Walked 15.6 miles today (Oct 11), but there was a 1600 ft elevation gain and then a loss of the same amount within the first 6 miles. Also at the there was another 800 ft elevation gain in the last 3 miles. The walk was rather strenuous. Originally I had not planned to walk so far, but it felt pretty good except for the last 2 miles. Instead of walking solo, I walked with a group of three other guys the entire route. And even though it was strenuous, we did not cover the ground as quickly arriving at the albergue close to 3 pm. We did decide not to go all the way to O'Cebreiro, which would have been another 5 km of very strenuous climbing. The weather was about 80 degrees in late afternoon, almost too hot for walking. The hospitalero said it had rained the previous four days, but we had glorious weather today.

The people I walked with:
Erik (58 years old) from Denmark, who is on the camino to as he says decide if he wants to continue in his current relationship.
Markos (33 years old) from Germany, who graduated from the University of Munich in May with a Phd in mechanical engineering. He will start a job with MAN Industries in November working on a project designing Diesel engines for use in large scale portable power plants.
Greg (67 years old) from Canada, who is retired and an avid backpacker. He is on the camino to see if he can do it, is having no major problems, and, like me, is just happy to be alive and healthy enough to be doing the camino.
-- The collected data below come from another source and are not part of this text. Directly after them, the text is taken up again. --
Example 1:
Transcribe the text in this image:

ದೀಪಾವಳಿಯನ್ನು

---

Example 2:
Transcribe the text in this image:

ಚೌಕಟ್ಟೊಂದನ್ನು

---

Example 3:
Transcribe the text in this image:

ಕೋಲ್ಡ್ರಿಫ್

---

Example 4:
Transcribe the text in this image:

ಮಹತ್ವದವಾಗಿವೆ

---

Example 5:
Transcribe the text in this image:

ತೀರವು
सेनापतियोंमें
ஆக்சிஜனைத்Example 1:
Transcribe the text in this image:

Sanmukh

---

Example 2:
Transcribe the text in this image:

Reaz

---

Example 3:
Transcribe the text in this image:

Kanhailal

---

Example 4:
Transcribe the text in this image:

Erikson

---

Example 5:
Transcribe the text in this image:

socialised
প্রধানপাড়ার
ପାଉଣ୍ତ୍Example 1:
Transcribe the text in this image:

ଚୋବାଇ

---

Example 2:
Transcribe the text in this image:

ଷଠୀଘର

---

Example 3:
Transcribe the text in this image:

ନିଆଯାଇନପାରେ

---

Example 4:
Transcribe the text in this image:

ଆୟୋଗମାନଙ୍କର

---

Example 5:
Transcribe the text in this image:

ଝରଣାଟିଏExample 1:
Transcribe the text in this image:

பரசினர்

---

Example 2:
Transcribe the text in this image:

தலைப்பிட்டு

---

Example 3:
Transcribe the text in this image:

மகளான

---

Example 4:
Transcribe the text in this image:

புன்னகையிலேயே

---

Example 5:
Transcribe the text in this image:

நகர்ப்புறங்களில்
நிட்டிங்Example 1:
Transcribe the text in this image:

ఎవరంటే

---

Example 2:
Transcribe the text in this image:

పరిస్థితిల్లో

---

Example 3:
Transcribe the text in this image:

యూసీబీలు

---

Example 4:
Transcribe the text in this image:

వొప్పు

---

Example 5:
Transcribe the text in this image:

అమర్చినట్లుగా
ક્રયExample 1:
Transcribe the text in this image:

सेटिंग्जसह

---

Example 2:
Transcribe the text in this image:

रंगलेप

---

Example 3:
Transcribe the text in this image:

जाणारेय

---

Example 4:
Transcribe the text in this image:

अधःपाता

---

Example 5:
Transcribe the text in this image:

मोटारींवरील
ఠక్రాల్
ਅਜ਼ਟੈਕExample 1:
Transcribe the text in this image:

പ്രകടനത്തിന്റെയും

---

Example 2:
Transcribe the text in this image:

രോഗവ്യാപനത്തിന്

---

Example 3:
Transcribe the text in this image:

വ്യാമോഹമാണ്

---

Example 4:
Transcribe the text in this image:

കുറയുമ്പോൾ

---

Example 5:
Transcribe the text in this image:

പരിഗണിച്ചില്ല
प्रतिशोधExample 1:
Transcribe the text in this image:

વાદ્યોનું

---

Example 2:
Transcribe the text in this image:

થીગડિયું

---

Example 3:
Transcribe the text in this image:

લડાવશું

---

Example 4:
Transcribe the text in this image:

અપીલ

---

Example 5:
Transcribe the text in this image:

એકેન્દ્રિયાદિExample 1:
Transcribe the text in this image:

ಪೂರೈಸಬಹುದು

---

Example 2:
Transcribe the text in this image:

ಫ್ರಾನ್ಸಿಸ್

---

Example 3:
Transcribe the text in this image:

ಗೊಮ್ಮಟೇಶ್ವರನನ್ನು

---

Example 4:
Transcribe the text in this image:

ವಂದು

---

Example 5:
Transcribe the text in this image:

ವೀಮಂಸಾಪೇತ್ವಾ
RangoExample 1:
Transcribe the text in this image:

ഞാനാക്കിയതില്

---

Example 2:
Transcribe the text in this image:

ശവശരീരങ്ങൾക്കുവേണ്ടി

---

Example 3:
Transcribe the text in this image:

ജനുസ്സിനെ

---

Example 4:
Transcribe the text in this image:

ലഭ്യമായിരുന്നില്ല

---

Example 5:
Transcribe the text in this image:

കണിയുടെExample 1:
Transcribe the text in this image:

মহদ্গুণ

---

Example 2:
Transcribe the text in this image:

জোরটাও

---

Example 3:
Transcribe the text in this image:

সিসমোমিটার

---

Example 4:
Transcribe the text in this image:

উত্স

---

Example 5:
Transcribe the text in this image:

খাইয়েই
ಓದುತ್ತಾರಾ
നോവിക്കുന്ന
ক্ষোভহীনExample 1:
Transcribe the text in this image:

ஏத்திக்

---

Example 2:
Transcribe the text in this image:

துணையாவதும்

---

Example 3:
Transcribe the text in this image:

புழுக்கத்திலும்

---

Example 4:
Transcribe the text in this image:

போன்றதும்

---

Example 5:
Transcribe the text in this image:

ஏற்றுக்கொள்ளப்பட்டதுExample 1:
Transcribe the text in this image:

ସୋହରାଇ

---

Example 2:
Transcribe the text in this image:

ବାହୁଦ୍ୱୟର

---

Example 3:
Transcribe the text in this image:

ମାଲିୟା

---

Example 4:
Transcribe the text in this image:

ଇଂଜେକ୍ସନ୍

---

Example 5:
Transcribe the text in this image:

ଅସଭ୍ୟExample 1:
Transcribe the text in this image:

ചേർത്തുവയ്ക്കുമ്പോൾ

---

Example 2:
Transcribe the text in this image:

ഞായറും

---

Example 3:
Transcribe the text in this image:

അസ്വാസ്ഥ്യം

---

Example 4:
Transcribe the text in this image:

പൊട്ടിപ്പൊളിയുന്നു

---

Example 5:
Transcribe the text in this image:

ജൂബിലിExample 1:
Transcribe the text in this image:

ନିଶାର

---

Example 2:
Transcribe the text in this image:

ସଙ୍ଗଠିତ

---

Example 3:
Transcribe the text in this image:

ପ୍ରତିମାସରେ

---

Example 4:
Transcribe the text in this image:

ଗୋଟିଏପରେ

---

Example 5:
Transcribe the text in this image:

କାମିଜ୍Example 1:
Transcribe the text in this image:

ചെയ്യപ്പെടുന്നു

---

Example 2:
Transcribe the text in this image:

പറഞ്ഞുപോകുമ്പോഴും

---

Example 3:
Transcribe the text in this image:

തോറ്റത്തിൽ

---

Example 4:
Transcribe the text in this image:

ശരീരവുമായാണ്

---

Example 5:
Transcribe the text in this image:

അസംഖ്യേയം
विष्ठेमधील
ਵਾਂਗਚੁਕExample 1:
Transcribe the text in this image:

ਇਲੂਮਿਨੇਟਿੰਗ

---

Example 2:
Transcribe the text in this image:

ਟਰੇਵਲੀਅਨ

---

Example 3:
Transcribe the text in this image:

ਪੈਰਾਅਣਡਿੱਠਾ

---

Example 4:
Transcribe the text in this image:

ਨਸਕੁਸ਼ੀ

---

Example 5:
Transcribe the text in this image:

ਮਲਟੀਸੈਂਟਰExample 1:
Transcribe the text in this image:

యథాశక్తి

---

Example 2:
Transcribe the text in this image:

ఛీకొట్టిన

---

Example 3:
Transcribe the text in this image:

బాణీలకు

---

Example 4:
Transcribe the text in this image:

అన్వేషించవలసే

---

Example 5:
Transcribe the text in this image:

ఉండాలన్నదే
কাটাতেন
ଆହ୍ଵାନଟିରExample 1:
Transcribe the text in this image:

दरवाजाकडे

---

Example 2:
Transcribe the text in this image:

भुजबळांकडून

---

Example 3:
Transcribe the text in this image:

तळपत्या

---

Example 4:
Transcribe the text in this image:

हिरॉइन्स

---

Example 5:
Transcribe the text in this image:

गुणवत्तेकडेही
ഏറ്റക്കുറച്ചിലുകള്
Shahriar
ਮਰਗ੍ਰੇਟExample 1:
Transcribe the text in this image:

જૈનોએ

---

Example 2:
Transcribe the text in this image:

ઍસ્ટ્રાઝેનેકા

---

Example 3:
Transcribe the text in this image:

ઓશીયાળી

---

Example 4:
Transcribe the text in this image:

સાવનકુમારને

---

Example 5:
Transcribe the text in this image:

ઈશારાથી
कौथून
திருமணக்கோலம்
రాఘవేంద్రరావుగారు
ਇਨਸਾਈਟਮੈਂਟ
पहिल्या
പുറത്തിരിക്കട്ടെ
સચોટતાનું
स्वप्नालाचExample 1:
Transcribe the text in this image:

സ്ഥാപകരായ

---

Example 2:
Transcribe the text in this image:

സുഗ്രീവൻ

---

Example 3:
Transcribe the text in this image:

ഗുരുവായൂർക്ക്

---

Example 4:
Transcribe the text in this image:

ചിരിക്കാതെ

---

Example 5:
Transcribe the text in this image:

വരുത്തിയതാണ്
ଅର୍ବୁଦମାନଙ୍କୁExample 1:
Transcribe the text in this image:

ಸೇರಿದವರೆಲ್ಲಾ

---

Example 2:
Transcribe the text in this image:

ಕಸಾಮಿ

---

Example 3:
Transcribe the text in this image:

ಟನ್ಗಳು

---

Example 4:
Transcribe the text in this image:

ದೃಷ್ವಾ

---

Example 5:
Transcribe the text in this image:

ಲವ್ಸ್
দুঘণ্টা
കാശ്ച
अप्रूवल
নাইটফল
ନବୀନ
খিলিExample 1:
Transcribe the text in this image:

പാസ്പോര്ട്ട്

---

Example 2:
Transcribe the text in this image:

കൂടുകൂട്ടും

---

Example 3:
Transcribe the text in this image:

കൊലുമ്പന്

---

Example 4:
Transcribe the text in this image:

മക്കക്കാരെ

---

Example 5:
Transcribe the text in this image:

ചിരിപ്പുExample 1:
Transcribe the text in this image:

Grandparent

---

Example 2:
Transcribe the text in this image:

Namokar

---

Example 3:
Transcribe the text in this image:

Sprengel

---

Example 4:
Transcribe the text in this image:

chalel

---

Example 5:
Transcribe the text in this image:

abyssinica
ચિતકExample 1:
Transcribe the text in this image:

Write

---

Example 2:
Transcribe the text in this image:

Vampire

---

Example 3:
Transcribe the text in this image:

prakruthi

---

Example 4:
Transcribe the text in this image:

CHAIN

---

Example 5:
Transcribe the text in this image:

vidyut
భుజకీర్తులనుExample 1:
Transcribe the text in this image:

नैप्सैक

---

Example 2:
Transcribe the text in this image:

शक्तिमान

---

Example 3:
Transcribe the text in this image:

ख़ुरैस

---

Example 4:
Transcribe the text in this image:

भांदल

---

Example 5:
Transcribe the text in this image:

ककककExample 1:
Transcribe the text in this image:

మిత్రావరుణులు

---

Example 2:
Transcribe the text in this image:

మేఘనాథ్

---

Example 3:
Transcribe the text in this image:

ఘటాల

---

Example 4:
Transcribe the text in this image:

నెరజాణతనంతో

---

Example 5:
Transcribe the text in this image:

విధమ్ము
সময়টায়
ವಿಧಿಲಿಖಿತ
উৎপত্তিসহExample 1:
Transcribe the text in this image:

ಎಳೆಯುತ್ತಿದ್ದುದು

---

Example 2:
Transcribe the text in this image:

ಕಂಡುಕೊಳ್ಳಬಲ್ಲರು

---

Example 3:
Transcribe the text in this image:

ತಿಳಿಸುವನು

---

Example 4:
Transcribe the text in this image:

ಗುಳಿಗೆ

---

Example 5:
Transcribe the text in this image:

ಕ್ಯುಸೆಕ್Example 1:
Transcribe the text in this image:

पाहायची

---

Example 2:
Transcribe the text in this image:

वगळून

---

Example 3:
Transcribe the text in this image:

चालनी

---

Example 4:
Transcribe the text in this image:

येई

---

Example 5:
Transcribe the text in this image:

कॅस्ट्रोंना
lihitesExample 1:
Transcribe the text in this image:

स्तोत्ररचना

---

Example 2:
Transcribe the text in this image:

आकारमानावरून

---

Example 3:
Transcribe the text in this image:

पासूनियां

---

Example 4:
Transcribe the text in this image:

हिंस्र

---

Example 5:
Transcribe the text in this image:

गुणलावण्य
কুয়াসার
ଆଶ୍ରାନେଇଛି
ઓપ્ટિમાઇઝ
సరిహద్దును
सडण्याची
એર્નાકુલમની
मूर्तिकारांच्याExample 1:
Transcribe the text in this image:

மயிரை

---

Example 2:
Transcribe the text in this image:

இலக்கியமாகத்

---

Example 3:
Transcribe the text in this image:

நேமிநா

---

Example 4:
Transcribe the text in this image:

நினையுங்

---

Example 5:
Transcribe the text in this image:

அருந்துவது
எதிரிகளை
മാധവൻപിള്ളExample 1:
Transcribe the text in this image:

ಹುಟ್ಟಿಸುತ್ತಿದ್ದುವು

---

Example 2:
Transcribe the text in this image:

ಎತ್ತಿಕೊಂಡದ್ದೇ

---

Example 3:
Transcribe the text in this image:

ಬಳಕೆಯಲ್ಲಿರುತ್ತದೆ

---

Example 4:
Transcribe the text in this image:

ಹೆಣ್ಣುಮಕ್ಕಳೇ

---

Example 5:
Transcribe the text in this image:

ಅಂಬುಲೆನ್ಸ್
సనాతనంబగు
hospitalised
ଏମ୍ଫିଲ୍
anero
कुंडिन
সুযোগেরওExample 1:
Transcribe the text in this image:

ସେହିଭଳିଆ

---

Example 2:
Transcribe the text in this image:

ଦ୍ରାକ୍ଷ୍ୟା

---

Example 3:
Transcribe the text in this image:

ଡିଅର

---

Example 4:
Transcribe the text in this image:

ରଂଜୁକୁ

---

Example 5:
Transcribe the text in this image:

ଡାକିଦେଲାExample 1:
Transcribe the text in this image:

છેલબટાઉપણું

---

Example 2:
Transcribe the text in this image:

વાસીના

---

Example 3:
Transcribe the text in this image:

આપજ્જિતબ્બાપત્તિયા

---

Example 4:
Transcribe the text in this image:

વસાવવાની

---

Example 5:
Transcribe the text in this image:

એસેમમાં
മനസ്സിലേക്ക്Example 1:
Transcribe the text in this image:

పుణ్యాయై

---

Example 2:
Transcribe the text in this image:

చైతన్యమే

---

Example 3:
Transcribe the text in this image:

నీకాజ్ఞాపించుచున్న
The albergue is run by a German group and the hospitalero is a German who speaks little English or Spanish. But he definitely communicated to us the fact that before we entered his building, we were to remove our boots and wash them with water and scrub them with a brush. And for good reason. We are in mountainous country with lots of cattle on the same trails, so there was a good reason for the shoe bath!

I am finding staying in the albergues to be no problem and there are some advantages. After a while one gets used to not having so much privacy. Sleeping has turned out to be no problem as the combination of a tired body, ear plugs, and tylenol pm solves any sleeping problems. Any lack of privacy is more than made up for by meeting interesting people from all over the world, simple things like a shared conversation, bottle of wine, cheese and olives, and so on. Most other peregrinos are very easy to talk to and get along with, generally with no complaints are are happy to be on the camino, even with sore feet, aching muscles, and the occasional bedbug bite (luckily I have not had any bed bug bites yet!) By the way, we've discovered Don Simon Vino Tinto, normally about 0.95 Euro ($1.40) sold in a box of 1 liter size!